## Bloc de texte
>>>

LA SECONDE MORT DE NATHALIE HENNEBERG
 
       Je ne pensais pas avoir à écrire ces lignes mais elles sont dues au fait que parmi les nombreux documents qui m'ont été dérobés récemment (du moins je le pense : il se pourrait que cela ait été une œuvre de longue haleine) et dont je vais entreprendre un inventaire complet figurent ceux concernant l'auteur des romans An Premier, Ere spatiale (Le Mur de la Lumière) et de La Plaie. Parmi ceux-ci, on peut compter les lettres de Jacques Van Herp sur la mort de sa collaboratrice et sur la genèse d'un de ses derniers romans écrits en collaboration avec elle, Le Khéroub, des lettres de Sœur Suzanne de Nazareth sur l'agonie de Nathalie Henneberg, une lettre de Yvonne Caroutch (auteur d'une biographie de Giordano Bruno et d'un roman : Le Gouvernement des Eaux), lettre dans laquelle elle me racontait comment elle l'avait rencontrée alors qu'elle était malade (elle perdait la vue) car elle l'admirait fort, et une lettre de Michel Bénâtre que j'avais pu joindre au sujet des romans et nouvelles qu'elle avait écrits pour la revue Satellite (entre autre Le Chant des Astronautes).

<<<

Enregistrements de données
>>>

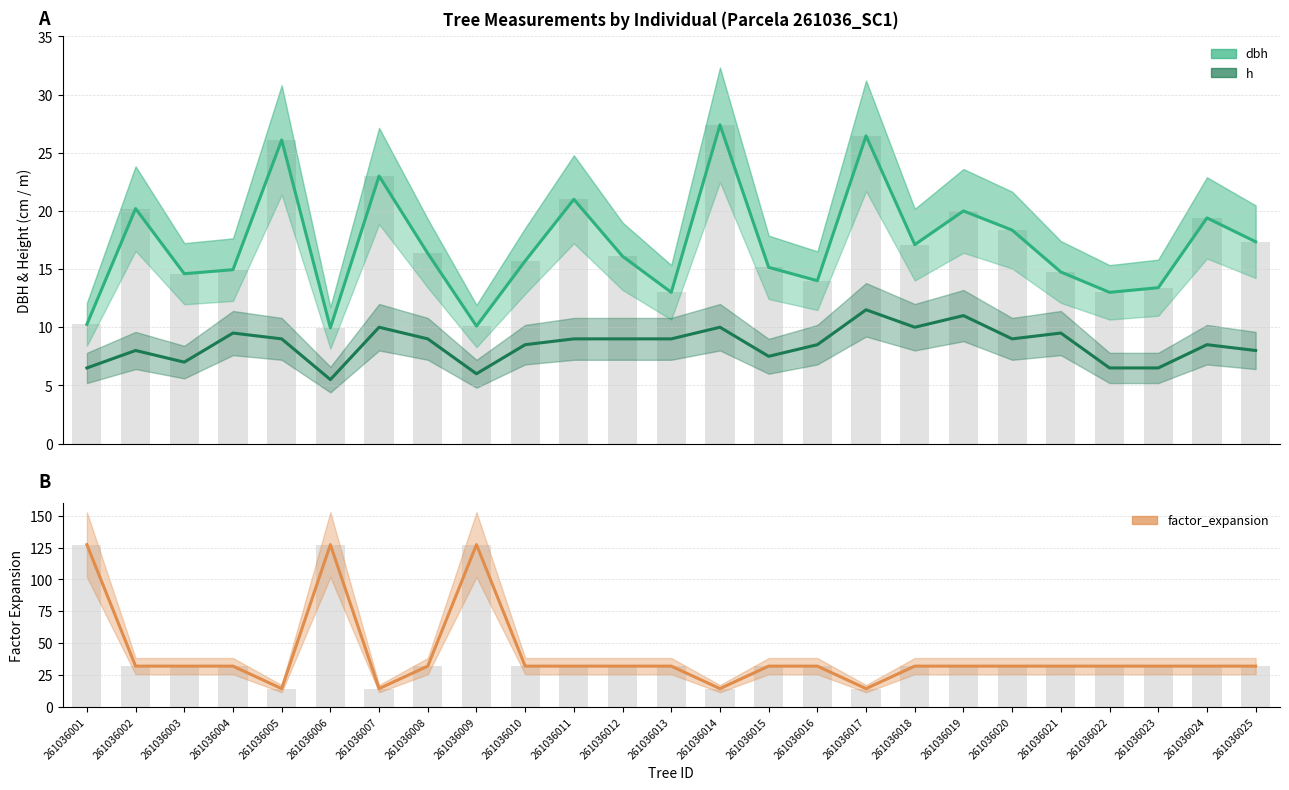

At which label is dbh closest to 18?

261036020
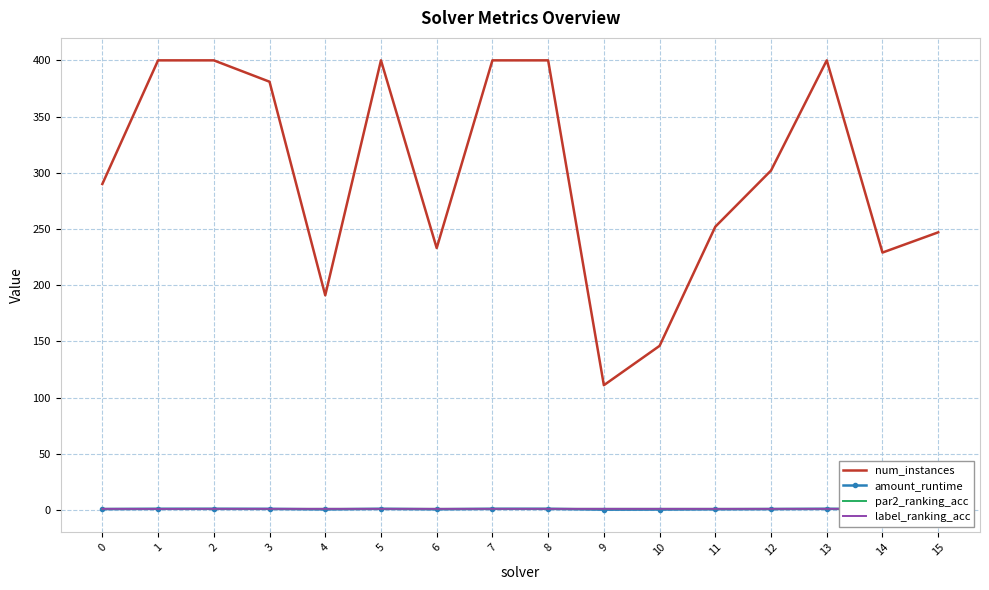

Between 6 and 7, which is larger?

7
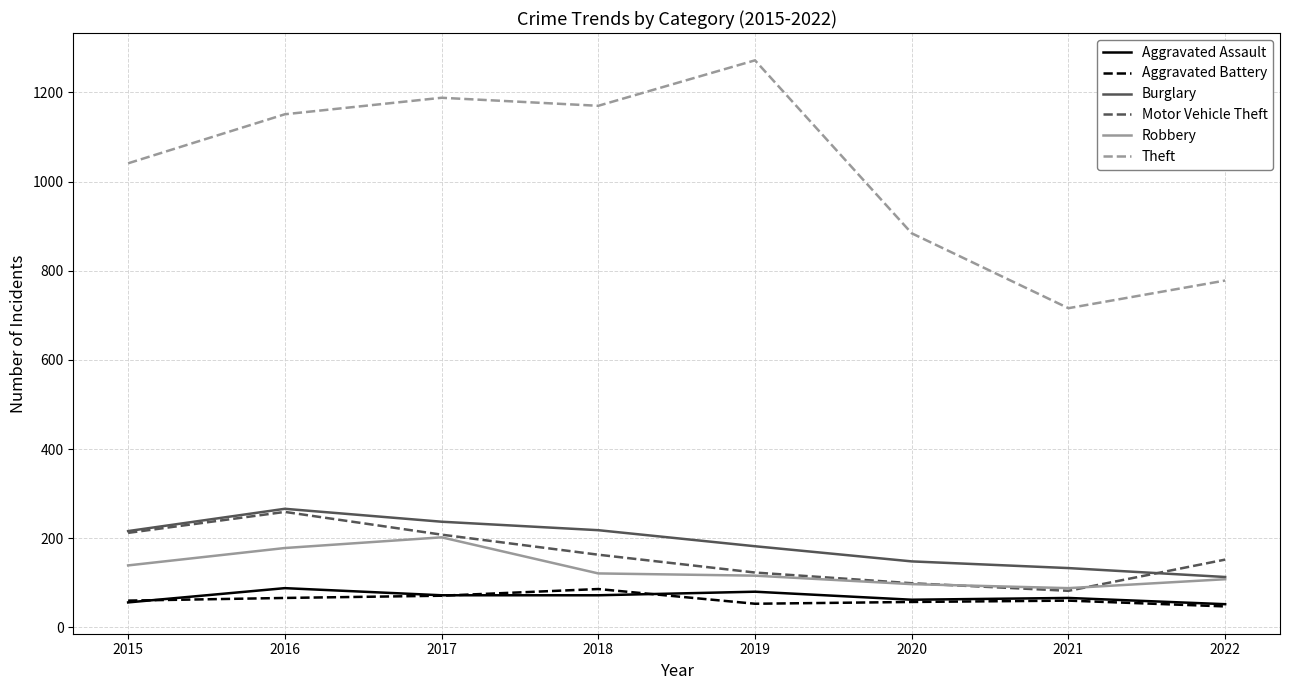

The value of Motor Vehicle Theft at 2016 is 259. True or false?

True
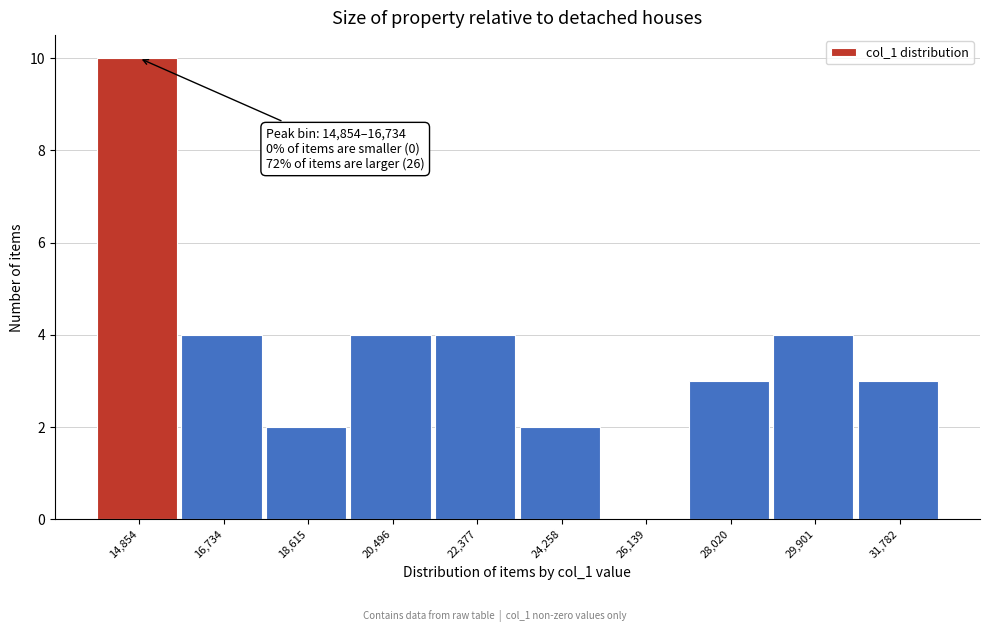

Reading right to left, transcribe all the data shown in this chart.

31,782=3	29,901=4	28,020=3	26,139=0	24,258=2	22,377=4	20,496=4	18,615=2	16,734=4	14,854=10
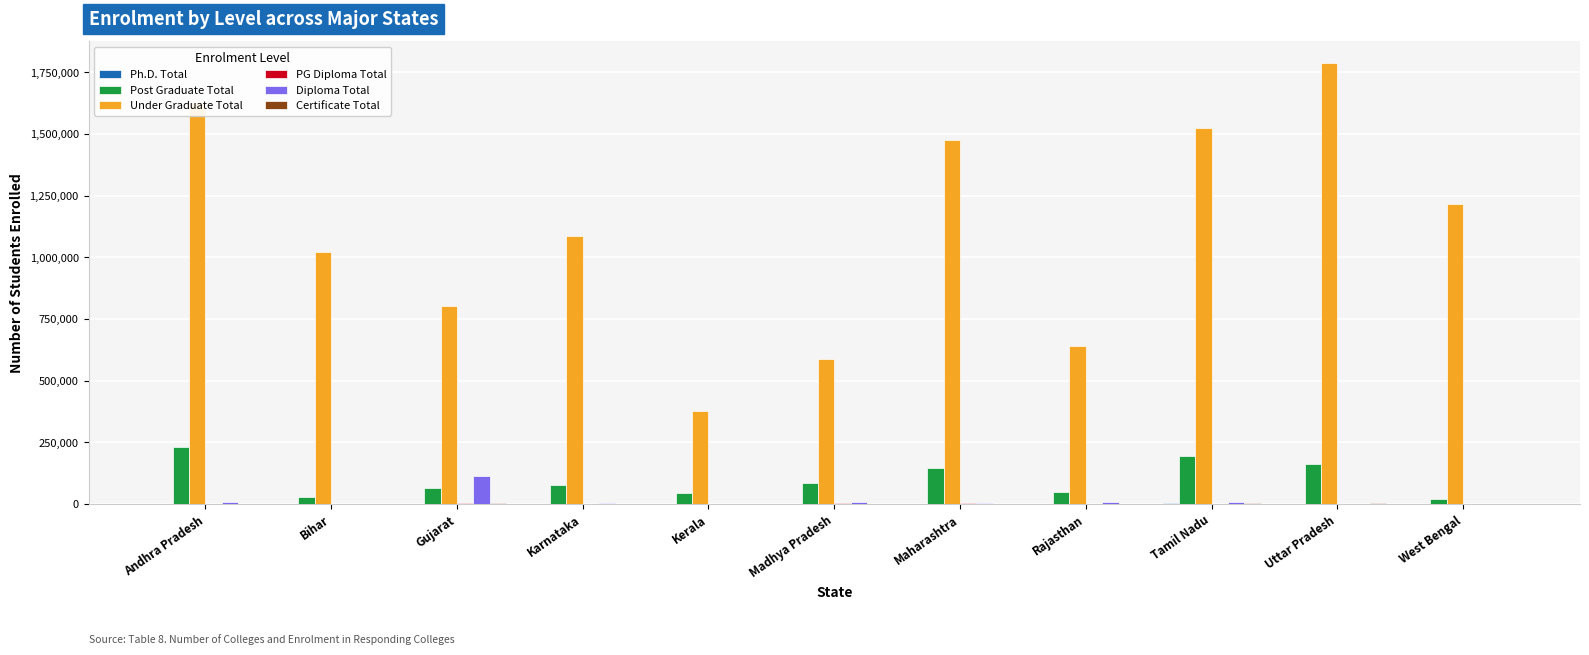

What is the sum of all Diploma Total values?

163677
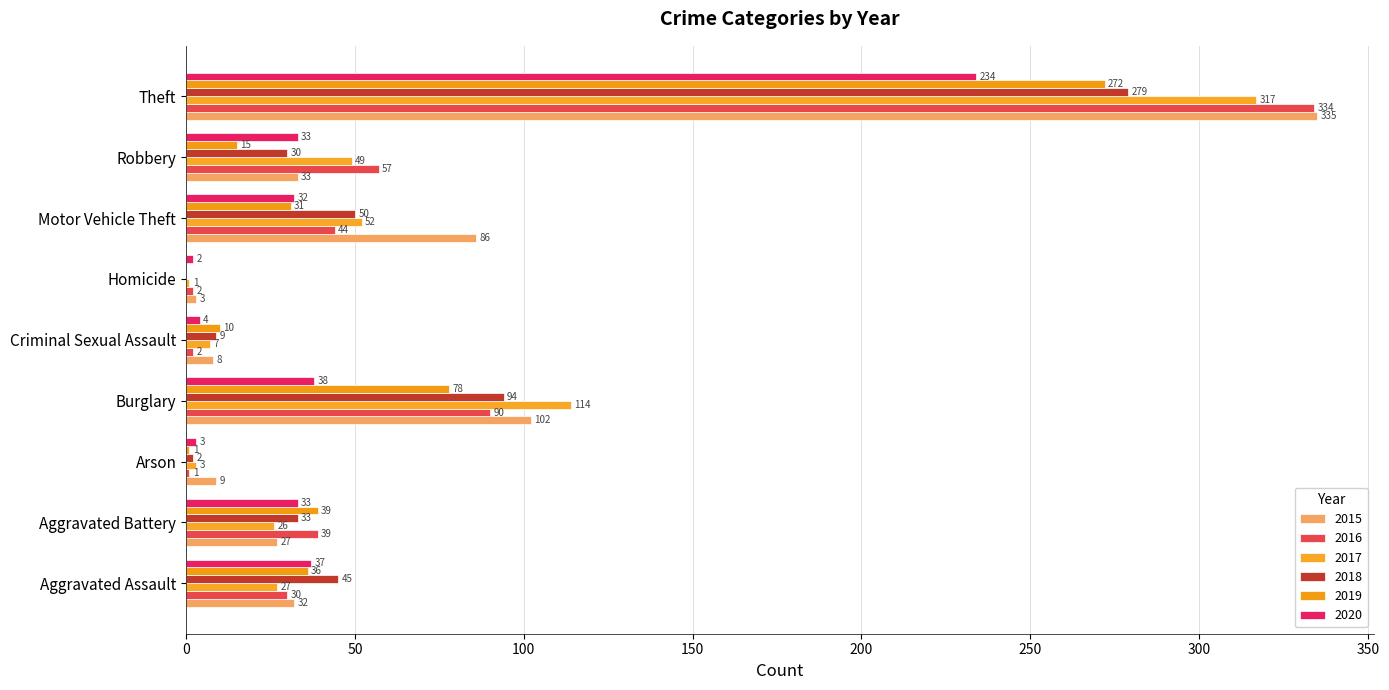

Reading left to right, what are all the values shown in this chart?

2015: Aggravated Assault=32	Aggravated Battery=27	Arson=9	Burglary=102	Criminal Sexual Assault=8	Homicide=3	Motor Vehicle Theft=86	Robbery=33	Theft=335
2016: Aggravated Assault=30	Aggravated Battery=39	Arson=1	Burglary=90	Criminal Sexual Assault=2	Homicide=2	Motor Vehicle Theft=44	Robbery=57	Theft=334
2017: Aggravated Assault=27	Aggravated Battery=26	Arson=3	Burglary=114	Criminal Sexual Assault=7	Homicide=1	Motor Vehicle Theft=52	Robbery=49	Theft=317
2018: Aggravated Assault=45	Aggravated Battery=33	Arson=2	Burglary=94	Criminal Sexual Assault=9	Homicide=0	Motor Vehicle Theft=50	Robbery=30	Theft=279
2019: Aggravated Assault=36	Aggravated Battery=39	Arson=1	Burglary=78	Criminal Sexual Assault=10	Homicide=0	Motor Vehicle Theft=31	Robbery=15	Theft=272
2020: Aggravated Assault=37	Aggravated Battery=33	Arson=3	Burglary=38	Criminal Sexual Assault=4	Homicide=2	Motor Vehicle Theft=32	Robbery=33	Theft=234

<<<

## Tâches à réaliser
(a) Répondez à ces questions d'après le texte sur Nathalie Henneberg :
(i) Quel roman est cité comme écrit par Jacques Van Herp en collaboration avec Nathalie Henneberg ?
(ii) Quel sujet abordaient les lettres de Sœur Suzanne de Nazareth ?
(iii) Pour quelle revue Nathalie Henneberg avait-elle écrit les romans et nouvelles dont il était question avec Michel Bénâtre ?
(b) Reprenez le texte sur Nathalie Henneberg à la suite de sa dernière phrase.

## Réponses par tâche
(a)
(i) Le Khéroub.
(ii) L'agonie de Nathalie Henneberg.
(iii) La revue Satellite.

(b)
       C'est la recherche de la lettre du directeur de Satellite, Michel Bénâtre, qui m'a permis de découvrir le pillage en règle de mes archives Henneberg. A noter que très peu de personnes étaient au courant de l'endroit ou elles étaient réunies. Ne la retrouvant pas je cherchais les lettres que j'avais intercalé entre d'autres documents dans des chemises plastifiées, celle d'Yvonne Caroutch manquait bien qu'il resta des photocopies de celle-ci, ce qui était demi-mal. En ce qui concerne la correspondance du Directeur du Masque SF, Jacques Van Herp, il manquait aussi les deux lettres dans lesquelles il m'expliquait pourquoi il n'avait pas pu s'occuper de Mme Henneberg à la fin de sa vie et où il me racontait sa collaboration avec elle alors qu'elle était à cours d'inspiration. C'était avant qu'il n'ait son accident qui le plongea dans le coma et l'obligea à se soigner. Sa mémoire altérée à l'époque fit qu'il oublia de nombreuses choses. Lorsqu'il revint au Masque, il découvrit la mort de Nathalie et son enterrement au cimetière de Thiais. Si je possédais le Khéroub, c'est parce que terminé avec difficulté, il en avait un exemplaire dont il me fit une copie, mais il ignorait que Nathalie Henneberg s'était remise à écrire ou écrivait peut-être en même temps un dernier roman, Les Cinq Danses de Nitocris dont elle ne lui parla jamais.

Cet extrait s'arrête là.